(Beginning of Material shown)

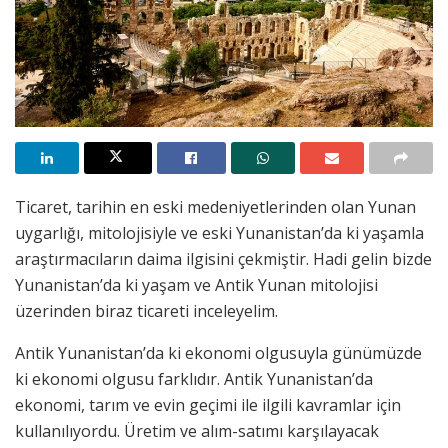
Ticaret, tarihin en eski medeniyetlerinden olan Yunan
uygarlığı, mitolojisiyle ve eski Yunanistan’da ki yaşamla
araştırmacıların daima ilgisini çekmiştir. Hadi gelin bizde
Yunanistan’da ki yaşam ve Antik Yunan mitolojisi
üzerinden biraz ticareti inceleyelim.
Antik Yunanistan’da ki ekonomi olgusuyla günümüzde
ki ekonomi olgusu farklıdır. Antik Yunanistan’da
ekonomi, tarım ve evin geçimi ile ilgili kavramlar için
kullanılıyordu. Üretim ve alım-satımı karşılayacak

(End of Material shown)

◆ Instruction
In the records above, retype exactly the lines from the one with "üzerinden biraz ticareti inceleyelim." through the last one.

◆ Task result
üzerinden biraz ticareti inceleyelim.
Antik Yunanistan’da ki ekonomi olgusuyla günümüzde
ki ekonomi olgusu farklıdır. Antik Yunanistan’da
ekonomi, tarım ve evin geçimi ile ilgili kavramlar için
kullanılıyordu. Üretim ve alım-satımı karşılayacak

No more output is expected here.